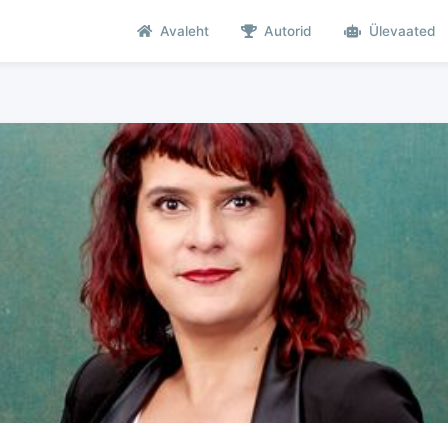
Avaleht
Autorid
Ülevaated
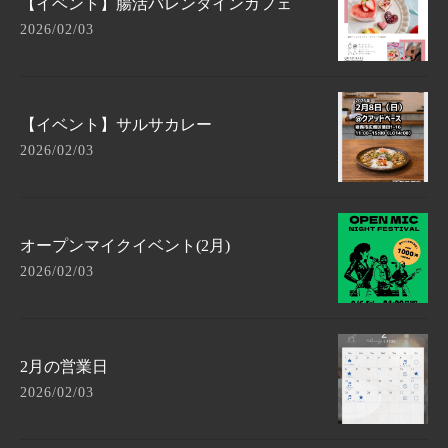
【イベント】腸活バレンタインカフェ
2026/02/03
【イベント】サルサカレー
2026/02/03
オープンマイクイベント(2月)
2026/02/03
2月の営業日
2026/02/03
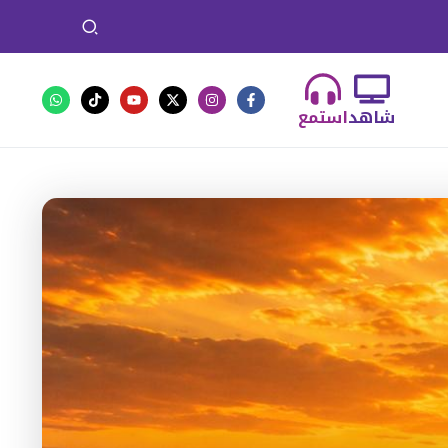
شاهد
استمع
┄┄┄┄┄┄┄┄┄┄┄┄┄┄┄┄┄┄┄┄
WHAT YOU ARE ASKED TO DO -> An exact copy of the records above is needed, with the pictures removed.

EXERCISE SOLUTION ->
Avaleht
Autorid
Ülevaated
【イベント】腸活バレンタインカフェ
2026/02/03
【イベント】サルサカレー
2026/02/03
オープンマイクイベント(2月)
2026/02/03
2月の営業日
2026/02/03
شاهد
استمع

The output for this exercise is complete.